Some people rather grumpy about these kinds of references and thinks that the series has lost its element of surprise. Personally, I think the surprise is that the series is confident enough to make these kinds of touchstone allusions ‘in passing’ (as opposed to kronkburgers) and unlike the Gallifrey flashback from The Sound of Drums or the Macra making them an event. Presumably the production team feel that the series has been back in circulation long enough for even latent viewers to have caught up with some of what they’ve forgotten, that Jon didn’t just battle Welsh maggots week in and out and will know who the Brigadier is.

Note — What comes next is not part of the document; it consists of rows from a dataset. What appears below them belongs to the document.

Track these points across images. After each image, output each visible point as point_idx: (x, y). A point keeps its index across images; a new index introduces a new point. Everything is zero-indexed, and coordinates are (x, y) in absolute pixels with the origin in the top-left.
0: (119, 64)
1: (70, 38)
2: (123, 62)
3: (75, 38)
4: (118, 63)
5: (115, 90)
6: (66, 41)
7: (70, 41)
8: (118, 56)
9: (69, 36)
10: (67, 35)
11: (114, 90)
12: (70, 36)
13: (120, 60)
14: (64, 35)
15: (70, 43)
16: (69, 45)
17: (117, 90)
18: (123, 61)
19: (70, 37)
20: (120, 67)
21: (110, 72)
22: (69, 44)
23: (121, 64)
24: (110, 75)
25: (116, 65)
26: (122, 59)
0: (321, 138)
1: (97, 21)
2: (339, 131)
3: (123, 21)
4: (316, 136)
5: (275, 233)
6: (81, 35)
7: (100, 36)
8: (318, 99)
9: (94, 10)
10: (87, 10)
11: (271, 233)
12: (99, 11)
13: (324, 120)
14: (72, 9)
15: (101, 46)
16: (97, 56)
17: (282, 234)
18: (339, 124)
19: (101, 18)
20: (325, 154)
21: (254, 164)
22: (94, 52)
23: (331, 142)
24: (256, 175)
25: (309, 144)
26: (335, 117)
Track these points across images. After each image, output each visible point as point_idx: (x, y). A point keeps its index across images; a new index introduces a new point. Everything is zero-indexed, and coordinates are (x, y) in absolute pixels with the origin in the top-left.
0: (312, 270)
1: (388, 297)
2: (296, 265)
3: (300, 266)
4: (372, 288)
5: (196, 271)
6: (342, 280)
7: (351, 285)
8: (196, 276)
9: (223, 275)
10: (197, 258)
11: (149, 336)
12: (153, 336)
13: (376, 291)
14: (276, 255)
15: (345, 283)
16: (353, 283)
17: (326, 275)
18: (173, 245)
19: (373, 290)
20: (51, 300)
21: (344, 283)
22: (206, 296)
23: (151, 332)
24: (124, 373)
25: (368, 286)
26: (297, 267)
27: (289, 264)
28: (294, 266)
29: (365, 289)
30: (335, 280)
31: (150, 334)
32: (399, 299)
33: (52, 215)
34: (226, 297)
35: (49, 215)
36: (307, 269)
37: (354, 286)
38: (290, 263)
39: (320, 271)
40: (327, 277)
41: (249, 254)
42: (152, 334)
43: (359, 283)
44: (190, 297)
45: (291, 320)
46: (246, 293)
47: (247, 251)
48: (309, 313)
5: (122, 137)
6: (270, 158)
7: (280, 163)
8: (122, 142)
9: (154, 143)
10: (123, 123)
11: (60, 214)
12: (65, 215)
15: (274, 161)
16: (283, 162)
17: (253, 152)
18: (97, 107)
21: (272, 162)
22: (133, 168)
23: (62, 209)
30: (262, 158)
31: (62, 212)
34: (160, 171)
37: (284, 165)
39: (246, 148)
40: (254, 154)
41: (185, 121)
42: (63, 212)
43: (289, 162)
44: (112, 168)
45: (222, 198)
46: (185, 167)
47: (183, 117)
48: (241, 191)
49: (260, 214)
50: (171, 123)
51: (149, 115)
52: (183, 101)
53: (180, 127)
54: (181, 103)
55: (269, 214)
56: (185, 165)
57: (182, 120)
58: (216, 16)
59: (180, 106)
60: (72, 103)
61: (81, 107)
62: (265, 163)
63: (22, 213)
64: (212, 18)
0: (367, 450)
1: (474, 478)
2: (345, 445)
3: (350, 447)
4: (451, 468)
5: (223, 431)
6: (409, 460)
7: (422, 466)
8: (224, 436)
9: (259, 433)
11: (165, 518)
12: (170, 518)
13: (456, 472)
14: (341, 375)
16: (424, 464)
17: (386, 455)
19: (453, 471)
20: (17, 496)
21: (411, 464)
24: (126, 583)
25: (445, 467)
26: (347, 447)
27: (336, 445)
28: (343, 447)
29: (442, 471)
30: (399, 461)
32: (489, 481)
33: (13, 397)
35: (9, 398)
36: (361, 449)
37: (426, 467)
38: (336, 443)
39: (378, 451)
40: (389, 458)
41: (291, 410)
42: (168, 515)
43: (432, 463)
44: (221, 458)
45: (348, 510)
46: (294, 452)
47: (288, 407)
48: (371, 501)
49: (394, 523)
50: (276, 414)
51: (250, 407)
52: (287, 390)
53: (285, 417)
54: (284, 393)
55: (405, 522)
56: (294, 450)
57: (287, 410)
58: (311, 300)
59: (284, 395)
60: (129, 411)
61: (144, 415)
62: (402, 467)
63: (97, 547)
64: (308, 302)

As a sidebar, isn’t it odd that the BBC charter, which stopped the new series having direct continuity with the spin-off fiction since it can’t force viewers to buy one thing to understand what’s happening in another, does allow the reintroduction of elements which in general can only be enjoyed these days through the purchasing of dvds? Why is it right that we can have Sontarans on screen in the same month as the Bred for War boxset, but the production team wouldn’t be allowed to bring back a certain archaeologist played by Lisa Bowerman?
The Crooked World
I’ve read some quite detailed debunking of the Doctor’s solution to ridding the world of the gas, noting how unlikely it is that the Earth doesn’t show some physical ill effects given the intensity of the heat, largely forgetting that this Doctor bloody Who not a Kim Stanley Robinson Mars novel and that scientific accuracy has always taken a back seat to exciting imagery (depending upon the budget). Like all fantasy realms, the natural laws clearly work differently in the Whoniverse where, lets not forget, people can time travel in machines whose interior real estate makes the barns masquerading as houses on Grand Design look like a lean-to on a terraced council dwelling. Are we suddenly at the stage were the bad science that brought to a conclusion to many a story in the past should be seen as faux-pas enough for a whole story to be dismissed out of hand despite everything else which is going on? If so, then we’re just fulfilling the stereotype of us the not-we had in the past before they became the we too.
Fallen Gods
Hello again Rose and wasn’t that interesting? The former companion seems to have found some way of communicating across the void, but can’t quite manage to become corporeal enough to make herself heard. My immediate thought about the shenanigans at the end of the episode was that she can at least give the Tardis a nudge (the movement wasn’t unlike the dimensional break from Rise of the Cybermen) but the appendage in a bottle will probably be the more likely source.